“Straf” muss sein: Mit voller Hose im Wilden Osten (Zweiter Teil)
Von der Ostsee ans Schwarze Meer in 52 Stunden
[Der erste Teil steht hier]
Zweiter Teil: Reisen wie auf dem Fließband
Ukrainische Polizisten müssen beweisen, dass sie das Gesetz verteidigen, sie kontrollieren für die Bilanz. Ob das Bußgeld eintrifft, ist ihnen egal. Deshalb wird vor Weihnachten besonders gerast.
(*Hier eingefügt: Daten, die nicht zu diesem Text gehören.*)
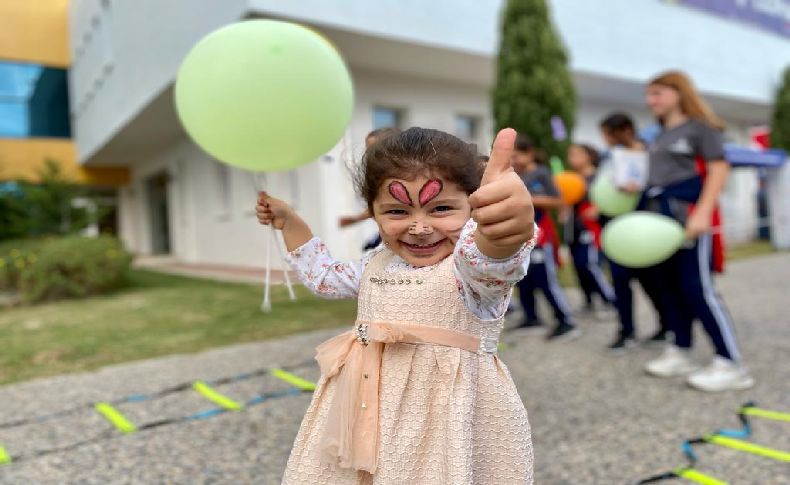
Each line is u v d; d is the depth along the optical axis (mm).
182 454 2631
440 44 7805
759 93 13672
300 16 6676
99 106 13625
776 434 2619
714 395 3154
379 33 7258
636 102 12750
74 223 11953
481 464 1332
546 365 3844
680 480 2240
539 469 2381
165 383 3715
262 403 3266
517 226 1067
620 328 4164
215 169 12008
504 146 1110
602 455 2490
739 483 2191
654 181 3361
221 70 1528
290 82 1526
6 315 6891
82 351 4668
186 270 11531
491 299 1294
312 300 6754
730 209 15156
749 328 4754
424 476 1277
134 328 5578
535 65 7844
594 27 10062
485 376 1354
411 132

Das Protokoll gelangt zwar noch in die Statistik, der Fall aber wird nicht mehr bearbeitet. Später erfahren wir, warum wir zweimal so schnell gewesen sind, wie es die Polizei gewollt hat. Uns wurden alte Geschwindigkeiten gezeigt. Die Uhrzeit auf der Pistole hätte die Beamten überführt. Ukrainern ist dieses Misstrauen in Autoritäten bestimmt angeboren.
Seit 24 Stunden sind wir im Land. Die ersten zehn Minuten am Freitag habe ich aufrichtig versucht, mich an die Vorschriften zu halten. Ich fuhr im Ort sechzig. Es war lebensgefährlich, was vielleicht damit zu tun hat, dass die Dörfer auch zehn Kilometer lang sind, wenn dort zwei Häuser stehen. Der Rückspiegel hatte ständig gelbe Treffer, so oft wurde mit der Lichthupe auf uns geschossen. Ukrainer rasen, als wären sie auf der Flucht, drängeln, dass man fast ihre Augenfarbe erkennt, und scheren noch am Berg aus. Im Gras erinnern viele Kreuze daran, dass mancher sein Leben gleich mit überholt hat. Kein Polizist hat uns an diesem Abend zwischen Lemberg und Ternopil aufgehalten. Heute jedoch wartete auf den 400 Kilometern bis Uman in jedem fünften Dorf ein Paar. Angeblich trinkt der Ukrainer am Wochenende mehr und spürt plötzlich Sehnsucht nach seiner Datscha.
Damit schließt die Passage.